Distortion Due to Minimum Wage Law

In an attempt to raise wages, the government imposes a minimum wage by law. Socialists imagine that this increases wages paid. But the fact is that it increases, not the wage paid to a given worker, but the threshold. That is, it raises the bar on what employment is legally permissible. This is well understood (at least by those who don’t substitute their notion of morality for economics).
Today I write about a different problem: what happens when there is a layoff.
In a free market, a layoff causes a downtick in the bid for labor. Recall that the bid is set by the competition among sellers. Most of the newly-unemployed workers who are seeking a job will take the bid price on their labor. So the bid is depressed a bit. That is, they choose to take a lower wage rather than no wage. In a free market, there is no such thing as structural unemployment.
As an aside, if this seems bad, you may be substituting moral notions for economics. Economics works the way it works, and doesn’t work the way it doesn’t work (e.g. the way socialists feel it should work).
Anyways, each laid-off worker finds a job. His new employer is able to employ him, because the worker accepted the employer’s bid. Over time, the employer may increase its efficiency or the value of its product, and be able to pay more. This employer would not have had the opportunity, if it had to match the wage of the established company.
And this leads us to the problem with minimum wage law which I want to focus on today. Prices move in a free market. Each and every move is for a reason, even if the observer—or central planner—does not know what that reason is. If allowed to move—i.e. not fixated by a central planner—the new price is a signal. If the bid is pressed down, it tells buyers to increase their volume. If the offer is lifted, it tells sellers to bring more goods to market.
Of course, the very response of buyers stepping up will tend to push the price up, and sellers bringing goods will tend to push the price down!
To the untrained eye, it may seem like the price is stable. Or stable with a bit of noise in the signal. This seeming-stability is the effect caused by the actions of the buyers and sellers. And their inactions, as in the case of the layoff, when they stop buying or selling.
A price fixing scheme like minimum wage is based on the idea that stasis is a goal. That there is a magically right wage—nowadays called “living” in an attempt to mobilize those moral notions. And the government, of course, has the job to ensure it is paid. Of course, the government cannot guarantee any such thing. What it does is deliver the stasis that people imagine is the ideal condition.
However, it is a stasis of price only. Not of outcomes achieved by participants in the market. On one side, there are people who go without work. They suffer the hardships of poverty (not counting that the government may dole out free goodies to them, like pouring food onto a wound). On the other side, there are entrepreneurs who go without workers. They suffer hardships too, including they may be out of business entirely.
By fixing price, they think to fix the economic outcomes. But the reality is the opposite. The claim to to good to the workers. But they actually inflict harm on them. And the employer. And everyone else, who does not have the goods and services that the would-be workers are not producing for the companies who are not allowed to hire them.
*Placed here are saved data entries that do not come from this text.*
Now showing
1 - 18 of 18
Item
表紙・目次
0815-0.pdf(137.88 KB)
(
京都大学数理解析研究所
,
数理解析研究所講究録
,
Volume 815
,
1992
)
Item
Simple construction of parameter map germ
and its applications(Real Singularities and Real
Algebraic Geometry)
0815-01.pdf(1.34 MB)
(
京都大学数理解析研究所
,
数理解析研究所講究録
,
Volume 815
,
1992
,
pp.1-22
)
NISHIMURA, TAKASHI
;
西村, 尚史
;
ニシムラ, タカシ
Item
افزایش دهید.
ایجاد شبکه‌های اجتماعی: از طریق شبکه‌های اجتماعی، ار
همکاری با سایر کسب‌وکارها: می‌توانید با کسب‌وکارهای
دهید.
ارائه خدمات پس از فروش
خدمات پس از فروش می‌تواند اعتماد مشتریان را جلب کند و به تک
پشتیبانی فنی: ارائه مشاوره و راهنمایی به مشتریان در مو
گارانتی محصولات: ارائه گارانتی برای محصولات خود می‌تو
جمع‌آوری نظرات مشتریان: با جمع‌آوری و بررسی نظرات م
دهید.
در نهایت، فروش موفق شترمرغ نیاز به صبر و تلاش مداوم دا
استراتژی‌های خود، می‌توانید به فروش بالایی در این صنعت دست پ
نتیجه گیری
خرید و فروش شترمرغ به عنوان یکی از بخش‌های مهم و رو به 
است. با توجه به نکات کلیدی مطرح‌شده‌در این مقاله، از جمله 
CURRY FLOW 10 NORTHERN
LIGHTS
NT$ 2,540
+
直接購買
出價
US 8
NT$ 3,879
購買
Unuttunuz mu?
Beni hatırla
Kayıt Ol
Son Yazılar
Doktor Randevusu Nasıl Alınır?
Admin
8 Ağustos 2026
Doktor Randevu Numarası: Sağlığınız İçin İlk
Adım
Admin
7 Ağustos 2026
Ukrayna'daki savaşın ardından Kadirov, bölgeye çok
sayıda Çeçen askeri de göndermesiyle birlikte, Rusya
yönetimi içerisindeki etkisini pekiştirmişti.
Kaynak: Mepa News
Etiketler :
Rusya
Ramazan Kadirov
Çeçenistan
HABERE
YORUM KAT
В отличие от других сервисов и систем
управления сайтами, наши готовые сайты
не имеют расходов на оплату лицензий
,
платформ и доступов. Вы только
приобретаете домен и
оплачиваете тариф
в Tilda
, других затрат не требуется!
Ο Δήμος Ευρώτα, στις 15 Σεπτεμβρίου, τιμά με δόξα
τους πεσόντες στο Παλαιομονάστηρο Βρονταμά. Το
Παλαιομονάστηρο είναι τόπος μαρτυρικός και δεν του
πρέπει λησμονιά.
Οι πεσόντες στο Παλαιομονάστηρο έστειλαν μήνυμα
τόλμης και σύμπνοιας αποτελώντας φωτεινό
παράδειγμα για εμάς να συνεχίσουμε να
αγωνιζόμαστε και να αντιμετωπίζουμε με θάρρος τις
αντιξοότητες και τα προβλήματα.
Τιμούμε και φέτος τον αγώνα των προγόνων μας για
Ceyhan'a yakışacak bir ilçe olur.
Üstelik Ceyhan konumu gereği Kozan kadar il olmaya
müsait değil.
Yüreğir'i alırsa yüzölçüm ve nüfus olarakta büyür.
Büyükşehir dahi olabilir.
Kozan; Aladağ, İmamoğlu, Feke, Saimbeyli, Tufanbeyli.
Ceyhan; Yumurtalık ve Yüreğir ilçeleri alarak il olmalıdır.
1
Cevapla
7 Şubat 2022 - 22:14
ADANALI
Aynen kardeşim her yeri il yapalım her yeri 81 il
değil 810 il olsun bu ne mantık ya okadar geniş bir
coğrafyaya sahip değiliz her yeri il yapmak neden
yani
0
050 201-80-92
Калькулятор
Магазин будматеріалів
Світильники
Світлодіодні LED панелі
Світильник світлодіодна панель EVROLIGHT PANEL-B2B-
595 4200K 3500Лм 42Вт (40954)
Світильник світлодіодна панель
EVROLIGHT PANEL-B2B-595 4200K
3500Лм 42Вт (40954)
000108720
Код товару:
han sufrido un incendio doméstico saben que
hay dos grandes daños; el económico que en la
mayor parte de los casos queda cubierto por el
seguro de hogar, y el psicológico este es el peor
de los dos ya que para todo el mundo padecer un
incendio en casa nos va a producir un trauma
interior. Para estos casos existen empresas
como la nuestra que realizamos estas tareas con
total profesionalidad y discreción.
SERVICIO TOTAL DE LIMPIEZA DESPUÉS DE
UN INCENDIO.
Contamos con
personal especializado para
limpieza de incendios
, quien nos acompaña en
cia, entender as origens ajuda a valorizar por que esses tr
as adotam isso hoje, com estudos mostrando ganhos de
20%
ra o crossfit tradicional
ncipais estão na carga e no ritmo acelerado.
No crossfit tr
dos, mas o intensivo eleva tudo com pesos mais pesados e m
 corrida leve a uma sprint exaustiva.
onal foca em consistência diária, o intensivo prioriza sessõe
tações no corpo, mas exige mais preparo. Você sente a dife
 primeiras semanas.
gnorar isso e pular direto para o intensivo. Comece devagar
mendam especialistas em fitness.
And (I discuss this in much greater length in my dissertation), notice how government intrusion into the market causes discoordination. There are people who lack for work, and at the same time companies who lack for workers. This is an extraordinary thing, for all that we take it for granted and accept it as if it were normal.
That downtick is necessary. It is moving off a local maxima to get to a higher point. A free market delivers generally-rising wages, but not monotonically rising.